While the thought process behind standardized testing stems from good intentions, I do not believe it accomplishes what these suited government officials originally set out for. I understand that the SATs, as well as any other form of standardized assessment, are meant to quickly provide a brief overview of one’s basic abilities and knowledge. But once you’ve sat in the same chair for five hours straight, deprived of food, water and sleep, your capabilities begin to falter. Suddenly, the paper you’re staring at stops registering, and your mind, out of pure and utter fatigue, begins to scribble down answers for the sake of getting it over with.

Yet somehow, despite this, these two packets register as pure assessments of you, telling colleges what they believe to be the basis of your abilities. Even though it does measure you to a degree, the accuracy and legitimacy should be called into question before you’re represented by a string of numbers earned after a single morning’s worth of work. When juxtaposed to general report cards (which arguably provide better representation of your overall abilities over a span of four years) standardized testing begins to pale in comparison.

Do these companies, meant to pick and prod at children, take into consideration anything besides numerical representations? They appear more concerned with whether or not your admission ticket is forged than if your stomach is full and your body well-rested.

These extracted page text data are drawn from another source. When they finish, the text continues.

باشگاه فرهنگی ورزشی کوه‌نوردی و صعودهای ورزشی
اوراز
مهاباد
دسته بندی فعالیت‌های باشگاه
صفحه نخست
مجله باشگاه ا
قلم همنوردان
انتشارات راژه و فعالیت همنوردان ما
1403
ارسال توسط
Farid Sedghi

Perhaps this has come off as a bit too much like a rant and maybe it actually is. You could even go so far as to blame my poor testing experience on inexperience and my lack of prior understanding of what I was getting into.

Whatever your opinion may be, it’s likely this will fall upon deaf ears, regardless, and even more likely that my opinion will not change a thing. I’m just one voice of many who would rather have spent her Saturday morning snuggled up in bed rather than hunched over a desk, filling in the bubble to my three hundredth multiple choice question.